Born: 14 July, 1918 Film as dream, film as music. No art passes our conscience in the way film does, and goes directly to our feelings, deep down into the dark rooms of our souls. |
Ingmar Bergman was born in Uppsala, Sweden. His father was a Lutheran minister and a chaplain to the Swedish court, while his mother was from a wealthy family. He was close to his mother but often subject to his father's rigid discipline, and Bergman drew upon these relationships, including his parents' strained marriage, throughout his work.
As a child, Bergman made puppets for the puppet-theatre that he and his sister and their friends played with. In 1935 he saw his first production, Strindberg's A Dream Play, and after graduating Stockholm University with a literature degree, he trained as a theatre director. He also published short stories and wrote plays. At 26, Bergman was the youngest theatre manager in Europe, an important position he reinforced through a series of striking productions, especially of classical plays.

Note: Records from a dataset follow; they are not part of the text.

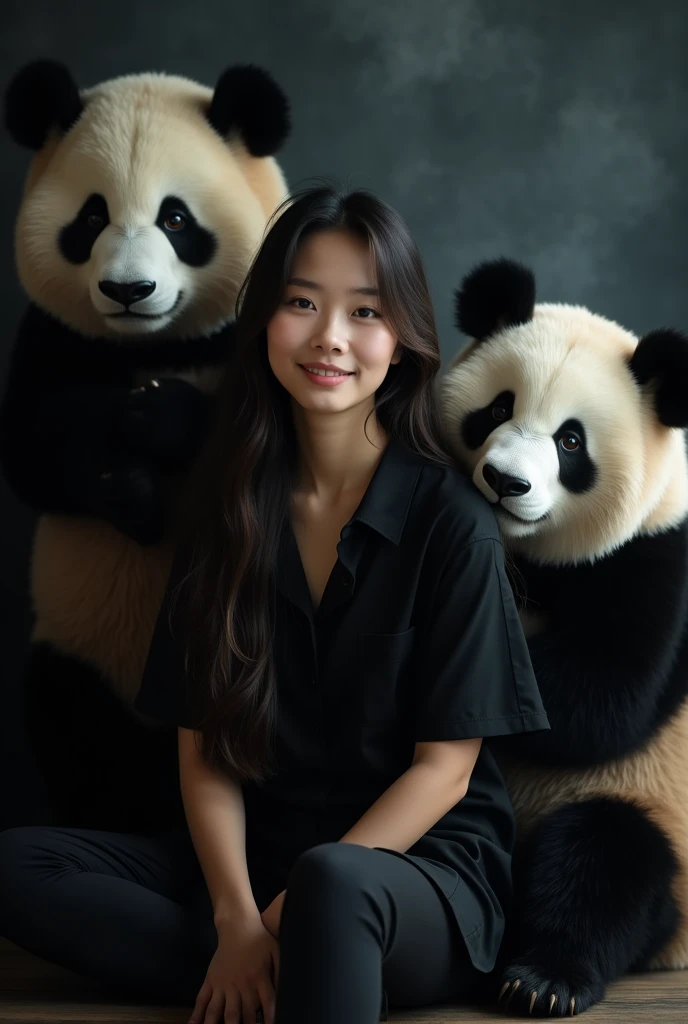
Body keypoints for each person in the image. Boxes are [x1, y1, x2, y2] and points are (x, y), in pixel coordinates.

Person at [0, 185, 550, 1024]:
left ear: (400, 342)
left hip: (415, 878)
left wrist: (290, 911)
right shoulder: (225, 508)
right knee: (18, 866)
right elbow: (205, 751)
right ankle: (270, 968)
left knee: (334, 885)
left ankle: (290, 952)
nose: (329, 337)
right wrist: (236, 921)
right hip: (256, 862)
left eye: (364, 311)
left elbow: (445, 771)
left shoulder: (453, 522)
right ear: (263, 324)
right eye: (300, 303)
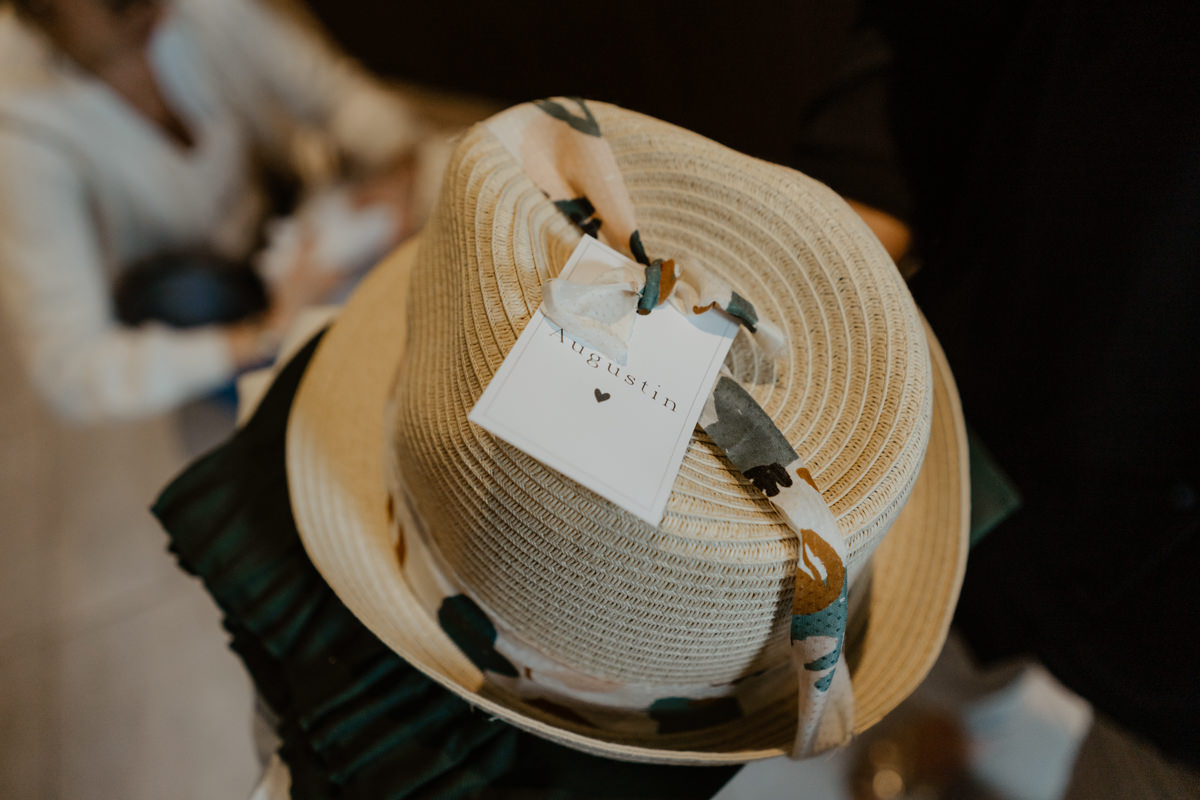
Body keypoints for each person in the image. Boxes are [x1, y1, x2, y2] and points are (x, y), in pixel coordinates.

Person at [0, 0, 423, 422]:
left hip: (289, 213)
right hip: (201, 292)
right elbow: (70, 369)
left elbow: (334, 94)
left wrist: (397, 173)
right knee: (184, 299)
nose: (147, 9)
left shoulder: (197, 10)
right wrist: (267, 333)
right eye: (118, 4)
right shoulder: (21, 132)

In 1944, Bergman debuted in cinema as a screenwriter; his first film as both writer and director was 1949's The Devil's Wanton. However, his artistic breakthrough came in 1953 with Sawdust and Tinsel, and his first international success was Smiles of a Summer Night in 1955.
From the mid 1950s through the 1960s Bergman was considered among the pre-eminent film directors in world cinema, often personifying the European auteur. With films such as Wild Strawberries (1957) winning the Golden Bear at Berlin, The Seventh Seal (1957) receiving the Jury Prize at Cannes, and Persona (1966), he returned again and again to themes of the lack of communication between men and women, questions of guilt and of the existence of God, and man's emotional brutality.
Despite Bergman's status, his films were not always well received in Sweden or abroad. Feminists have denounced Bergman's portrayal of women, although other critics have considered him among the most sensitive interpreters of women in cinema.
In the late 1970s Bergman left Sweden for Munich after accusations of income-tax fraud and a nervous breakdown. He returned to his homeland to make one of his most popular films, Fanny and Alexander (1983), which won the Oscar® for Best Foreign Film. In 1984 he relocated to his homeland to write scripts and books, including his autobiography, a film memoir, and the novel The Best Intentions which was based on his parents' lives. Ingmar Bergman died on July 30, 2007, on the island of Fårö.